This folder contains the code for the different data sources.

Data Sources

  • metadata: metadata for the batch like t0_dt, x_meters_center ....
  • datetime: datetime information like 'hour_of_day'
  • gsp: Grid Supply Point data from Sheffield Solar (e.g. the estimated total solar PV power generation for each GSP region, and the geospatial shape of each GSP region).
  • nwp: Numerical Weather predictions from UK Met Office
  • pv: PV output data from pvoutput.org
  • satellite: satellite data from ...
  • sun: Sun position data (e.g. the estimated total solar PV power generation for each GSP region, and the geospatial shape of each GSP region).
  • topographic: Topographic data e.g. the elevation of the land.

data_source.py

General class used for making a data source.
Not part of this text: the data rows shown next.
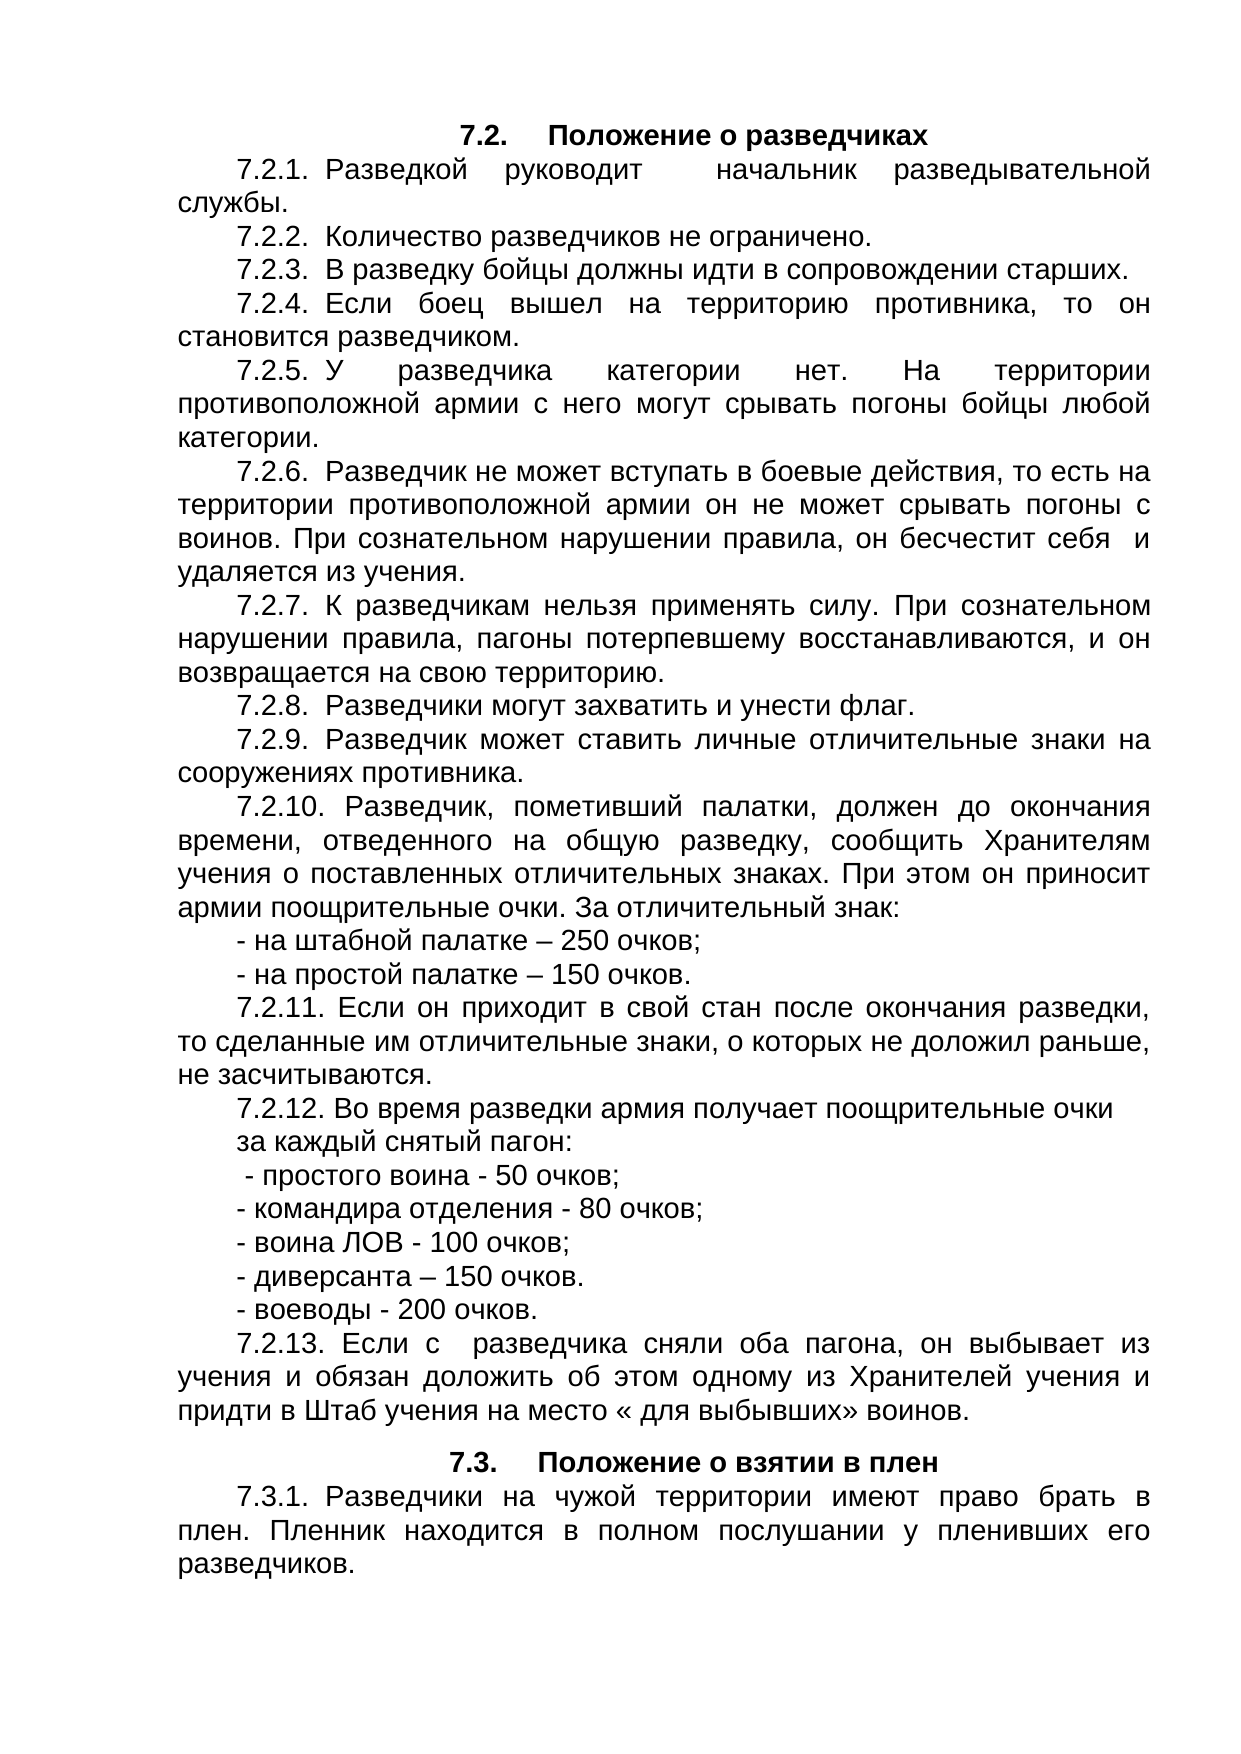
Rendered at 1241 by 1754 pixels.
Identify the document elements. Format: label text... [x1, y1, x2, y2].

text 7.2.13. Если с разведчика сняли оба пагона, он выбывает из учения и обязан доложить об этом одному из Хранителей учения и придти в Штаб учения на место « для выбывших» воинов. [177, 1326, 1152, 1426]
list Разведчик может ставить личные отличительные знаки на сооружениях противника. [177, 722, 1152, 789]
text - воина ЛОВ - 100 очков; [177, 1225, 1152, 1258]
text - диверсанта – 150 очков. [177, 1258, 1152, 1292]
list Количество разведчиков не ограничено. [177, 219, 1152, 252]
text - командира отделения - 80 очков; [177, 1191, 1152, 1225]
list Если боец вышел на территорию противника, то он становится разведчиком. [177, 286, 1152, 353]
list Разведчики могут захватить и унести флаг. [177, 688, 1152, 722]
text - на штабной палатке – 250 очков; [177, 923, 1152, 957]
text 7.2.12. Во время разведки армия получает поощрительные очки [177, 1091, 1152, 1124]
list Разведкой руководит начальник разведывательной службы. [177, 152, 1152, 219]
list В разведку бойцы должны идти в сопровождении старших. [177, 252, 1152, 286]
text - простого воина - 50 очков; [177, 1158, 1152, 1191]
text - на простой палатке – 150 очков. [177, 957, 1152, 990]
list Разведчики на чужой территории имеют право брать в плен. Пленник находится в полном послушании у пленивших его разведчиков. [177, 1479, 1152, 1579]
list К разведчикам нельзя применять силу. При сознательном нарушении правила, пагоны потерпевшему восстанавливаются, и он возвращается на свою территорию. [177, 588, 1152, 688]
text - воеводы - 200 очков. [177, 1292, 1152, 1326]
text 7.2.11. Если он приходит в свой стан после окончания разведки, то сделанные им отличительные знаки, о которых не доложил раньше, не засчитываются. [177, 990, 1152, 1091]
text за каждый снятый пагон: [177, 1124, 1152, 1158]
text 7.2.10. Разведчик, пометивший палатки, должен до окончания времени, отведенного на общую разведку, сообщить Хранителям учения о поставленных отличительных знаках. При этом он приносит армии поощрительные очки. За отличительный знак: [177, 789, 1152, 923]
list Положение о разведчиках [177, 118, 1152, 152]
list У разведчика категории нет. На территории противоположной армии с него могут срывать погоны бойцы любой категории. [177, 353, 1152, 453]
list Разведчик не может вступать в боевые действия, то есть на территории противоположной армии он не может срывать погоны с воинов. При сознательном нарушении правила, он бесчестит себя и удаляется из учения. [177, 453, 1152, 588]
list Положение о взятии в плен [177, 1445, 1152, 1479]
It has the following functions - get_batch: gets a whole batch of data for that data source - datetime_index: gets the all available datatimes of the source - get_example: gets one "example" (a single consecutive sequence). Each batch is made up of multiple examples. - get_locations_for_batch: Samples the geospatial x,y location for each example in a batch. This is useful because, typically, we want a single DataSource to dictate the geospatial locations of the examples (for example, we want each example to be centered on the centroid of the grid supply point region). All the other DataSources will use these same geospatial locations.

datasource_output.py

General pydantic model of output of the data source. Contains the following methods - to_numpy: changes all data points to numpy objects - split: converts a batch to a list of items - join: joins list of items to one - to_xr_dataset: changes data items to xarrays and returns a dataset - from_xr_dataset: loads from an xarray dataset - select_time_period: subselect data, depending on a time period

Data Source folder

Roughly each of the data source folders follows this pattern - A class which defines how to load the data source, how to select for batches etc. This inherits from 'data_source.DataSource', - A class which contains the output model of the data source, built from an xarray Dataset. This is the information used in the batches. This inherits from 'datasource_output.DataSourceOutput'. - A second class (pydantic) which moves the xarray Dataset to tensor fields. This will be used for training in ML models

fake

fake.py has several function to create fake Batch data. This is useful for testing, and hopefully useful outside this module too.